A Child's Summer at the Library

by Bill Peak

In the photograph, Mariah sits on one of the lower leafy branches of an old beech tree, her back to the camera, shoulders rounded as she studies something in her hands. It is the intensity of that study—communicated by the folds in her T-shirt, the tilt of her head—that makes the photograph a favorite. It captures the spirit of the child I once knew and so loved.

Rank amateurs when it came to children (we never got to have any of our own), Melissa and I were terrified that summer Mariah came to visit us for the first time. She was only twelve and we hadn't a clue what to do with a twelve-year-old. We planned picnics, visits with neighborhood children, trips to Blackwater Wildlife Refuge, trips to see the Shorebirds play. But, as it turned out, it was a visit to the library that sealed Mariah's affection for her aunt and uncle and Maryland's Eastern Shore.

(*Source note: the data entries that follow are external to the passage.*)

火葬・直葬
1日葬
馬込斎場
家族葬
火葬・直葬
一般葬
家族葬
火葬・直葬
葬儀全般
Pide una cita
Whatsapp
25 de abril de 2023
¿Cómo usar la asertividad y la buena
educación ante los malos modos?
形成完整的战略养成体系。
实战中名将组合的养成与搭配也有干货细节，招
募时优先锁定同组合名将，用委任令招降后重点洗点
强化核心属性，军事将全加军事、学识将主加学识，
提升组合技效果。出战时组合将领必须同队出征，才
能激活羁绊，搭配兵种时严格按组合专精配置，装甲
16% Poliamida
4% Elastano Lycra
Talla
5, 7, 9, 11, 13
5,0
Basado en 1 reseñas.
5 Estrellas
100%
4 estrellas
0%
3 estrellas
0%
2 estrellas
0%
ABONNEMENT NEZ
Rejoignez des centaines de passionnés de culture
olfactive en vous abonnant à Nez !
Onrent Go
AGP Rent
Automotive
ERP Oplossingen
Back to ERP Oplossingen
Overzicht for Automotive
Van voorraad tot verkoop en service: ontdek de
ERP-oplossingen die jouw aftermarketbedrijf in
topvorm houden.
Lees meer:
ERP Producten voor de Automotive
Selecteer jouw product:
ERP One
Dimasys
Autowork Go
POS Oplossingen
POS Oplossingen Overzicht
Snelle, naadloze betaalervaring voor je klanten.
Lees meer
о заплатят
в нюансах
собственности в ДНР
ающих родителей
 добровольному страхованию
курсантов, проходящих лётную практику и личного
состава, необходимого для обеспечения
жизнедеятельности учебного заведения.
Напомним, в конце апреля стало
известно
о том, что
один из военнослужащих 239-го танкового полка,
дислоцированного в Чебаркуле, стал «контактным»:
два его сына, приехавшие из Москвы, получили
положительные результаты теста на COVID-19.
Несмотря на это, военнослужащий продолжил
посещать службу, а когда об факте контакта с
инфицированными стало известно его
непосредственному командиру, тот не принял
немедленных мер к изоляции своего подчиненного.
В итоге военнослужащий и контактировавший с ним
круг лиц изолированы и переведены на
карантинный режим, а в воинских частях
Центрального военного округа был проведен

I have no idea who first suggested the library, but I well remember the look of wonder that came over Mariah when she first caught sight of the children's section, summer reading program icons dangling from the ceiling, books everywhere, special sections for DVDs, music CDs, and audio books. Now you have to understand, Mariah had grown up attending an avant-garde school that scorned traditional teaching methods, with the result that, when she arrived that summer, she could read no better than your average seven-year-old. I remember wondering (with all the easy judgment of a childless brother) if my sister's advanced notions had doomed my niece to a life of semi-illiteracy. But then, all by herself, Mariah discovered Nancy Drew.

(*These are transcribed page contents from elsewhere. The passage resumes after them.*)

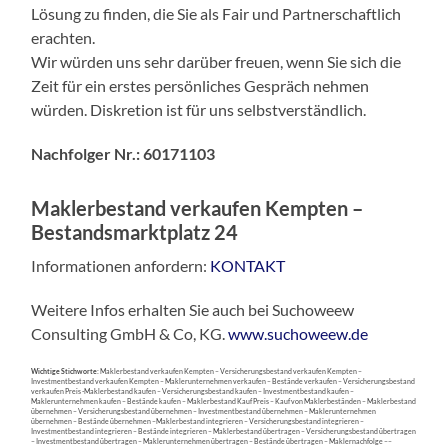
Lösung zu finden, die Sie als Fair und Partnerschaftlich
erachten.
Wir würden uns sehr darüber freuen, wenn Sie sich die
Zeit für ein erstes persönliches Gespräch nehmen
würden. Diskretion ist für uns selbstverständlich.
Nachfolger Nr.: 60171103
Maklerbestand verkaufen Kempten
–
Bestandsmarktplatz 24
Informationen anfordern:
KONTAKT
Weitere Infos erhalten Sie auch bei Suchoweew
Consulting GmbH & Co, KG.
www.suchoweew.de
Wichtige Stichworte:
Maklerbestand verkaufen Kempten – Versicherungsbestand verkaufen Kempten –
Investmentbestand verkaufen Kempten – Maklerunternehmen verkaufen – Bestände verkaufen – Versicherungsbestand
verkaufen Preis -Maklerbestand kaufen – Versicherungsbestand kaufen – Investmentbestand kaufen –
Maklerunternehmen kaufen – Bestände kaufen – Maklerbestand Kauf Preis – Kauf von Maklerbeständen – Maklerbestand
übernehmen – Versicherungsbestand übernehmen – Investmentbestand übernehmen – Maklerunternehmen
übernehmen – Bestände übernehmen –Maklerbestand integrieren – Versicherungsbestand integrieren –
Investmentbestand integrieren – Bestände integrieren – Maklerbestand übertragen – Versicherungsbestand übertragen
– Investmentbestand übertragen – Maklerunternehmen übertragen – Bestände übertragen – Maklernachfolge ––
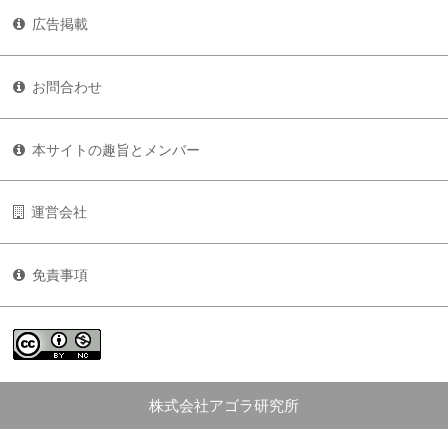
広告掲載
お問合わせ
本サイトの趣旨とメンバー
運営会社
免責事項
株式会社アゴラ研究所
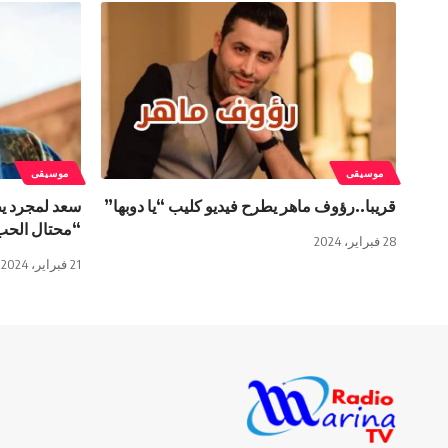
موسيقى
موسيقى
قريبا..رؤوف ماهر يطرح فيديو كليب “يا دوبها”
سعد لمجرد يطر
“محتال الحب
28 فبراير، 2024
21 فبراير، 2024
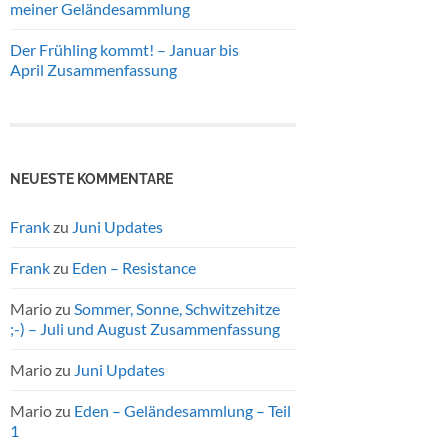
meiner Geländesammlung
Der Frühling kommt! – Januar bis
April Zusammenfassung
NEUESTE KOMMENTARE
Frank
zu
Juni Updates
Frank
zu
Eden – Resistance
Mario
zu
Sommer, Sonne, Schwitzehitze
;-) – Juli und August Zusammenfassung
Mario
zu
Juni Updates
Mario
zu
Eden – Geländesammlung – Teil
1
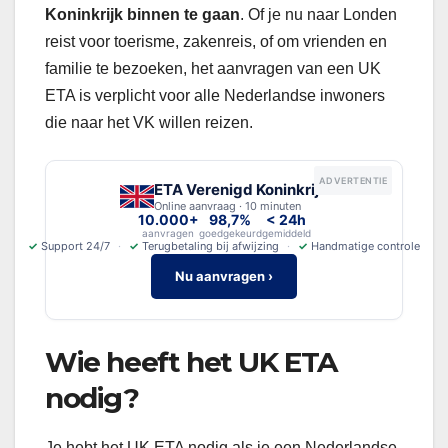
Koninkrijk binnen te gaan
. Of je nu naar Londen
reist voor toerisme, zakenreis, of om vrienden en
familie te bezoeken, het aanvragen van een UK
ETA is verplicht voor alle Nederlandse inwoners
die naar het VK willen reizen.
ADVERTENTIE
ETA Verenigd Koninkrijk
Online aanvraag · 10 minuten
10.000+
98,7%
< 24h
aanvragen
goedgekeurd
gemiddeld
✓
Support 24/7
✓
Terugbetaling bij afwijzing
✓
Handmatige controle
Nu aanvragen ›
Wie heeft het UK ETA
nodig?
Je hebt het UK ETA nodig als je een Nederlandse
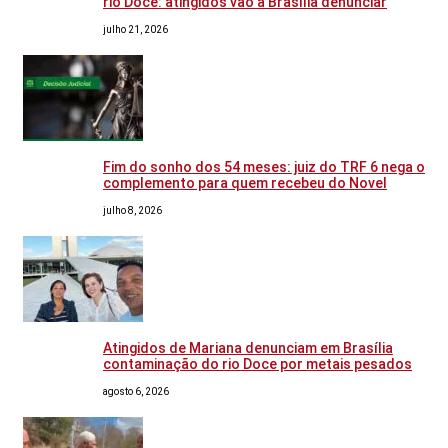
rio Doce: atingidos vão a Brasília denunciar
julho 21, 2026
Fim do sonho dos 54 meses: juiz do TRF 6 nega o
complemento para quem recebeu do Novel
julho 8, 2026
Atingidos de Mariana denunciam em Brasília
contaminação do rio Doce por metais pesados
agosto 6, 2026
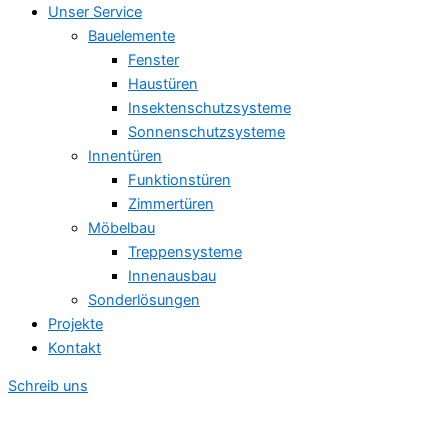
Unser Service
Bauelemente
Fenster
Haustüren
Insektenschutzsysteme
Sonnenschutzsysteme
Innentüren
Funktionstüren
Zimmertüren
Möbelbau
Treppensysteme
Innenausbau
Sonderlösungen
Projekte
Kontakt
Schreib uns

I'll never forget how covetously she used to look at that library shelf full of Carolyn Keene's works. In those days, just the sight of one of those little yellow books with the blue titles would make Mariah's eyes light up. At first she read the things slowly, haltingly, but by summer's end she was flying along, sharing favorite passages with me as you or I might share something out of Shakespeare or “The Aeneid.” Of course I work at the library now, which means I have long since grown accustomed to such transformations. It's what makes the library's summer reading program so much fun, watching the change that comes over young faces as, seemingly overnight, reading changes from chore to delight. One moment they are children, entirely dependent on the world around them, and the next, reading has placed that same world at their fingertips. They are off and running; the future is theirs.

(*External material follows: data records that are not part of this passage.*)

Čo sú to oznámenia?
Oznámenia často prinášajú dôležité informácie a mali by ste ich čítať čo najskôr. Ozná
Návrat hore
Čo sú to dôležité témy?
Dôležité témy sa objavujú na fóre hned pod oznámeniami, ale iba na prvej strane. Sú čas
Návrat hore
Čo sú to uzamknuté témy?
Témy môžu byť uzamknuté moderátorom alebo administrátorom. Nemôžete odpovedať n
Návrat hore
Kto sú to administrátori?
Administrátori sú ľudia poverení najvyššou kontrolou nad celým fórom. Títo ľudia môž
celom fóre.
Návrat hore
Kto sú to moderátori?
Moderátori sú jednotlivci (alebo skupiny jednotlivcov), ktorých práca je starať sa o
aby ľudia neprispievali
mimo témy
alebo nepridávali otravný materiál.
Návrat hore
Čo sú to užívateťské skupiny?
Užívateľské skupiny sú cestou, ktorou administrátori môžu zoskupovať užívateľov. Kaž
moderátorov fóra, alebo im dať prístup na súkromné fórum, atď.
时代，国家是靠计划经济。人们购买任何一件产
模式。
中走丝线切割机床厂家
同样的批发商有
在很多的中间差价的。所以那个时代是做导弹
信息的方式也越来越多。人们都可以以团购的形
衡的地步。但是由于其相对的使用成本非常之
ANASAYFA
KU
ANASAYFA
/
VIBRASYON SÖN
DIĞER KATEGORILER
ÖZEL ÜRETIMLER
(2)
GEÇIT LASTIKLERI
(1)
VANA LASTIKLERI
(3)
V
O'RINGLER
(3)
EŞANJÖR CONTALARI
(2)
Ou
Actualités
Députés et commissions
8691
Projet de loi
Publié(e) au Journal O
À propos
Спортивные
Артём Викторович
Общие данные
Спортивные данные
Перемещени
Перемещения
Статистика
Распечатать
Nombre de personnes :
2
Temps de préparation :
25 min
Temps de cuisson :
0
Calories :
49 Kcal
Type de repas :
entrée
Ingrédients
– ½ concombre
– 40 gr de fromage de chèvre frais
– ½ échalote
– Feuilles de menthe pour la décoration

In my favorite photograph, Mariah sits in a tree behind our house, her back to the camera, her mind intent upon something she holds in her hands. It is, of course, a little yellow book with a blue title. It is also a sort of lamp, a light that lit that child up that summer in a way I had never seen anyone illuminated before. The Talbot County Free Library gave Mariah that lamp. It continues, all these years later, to light her way.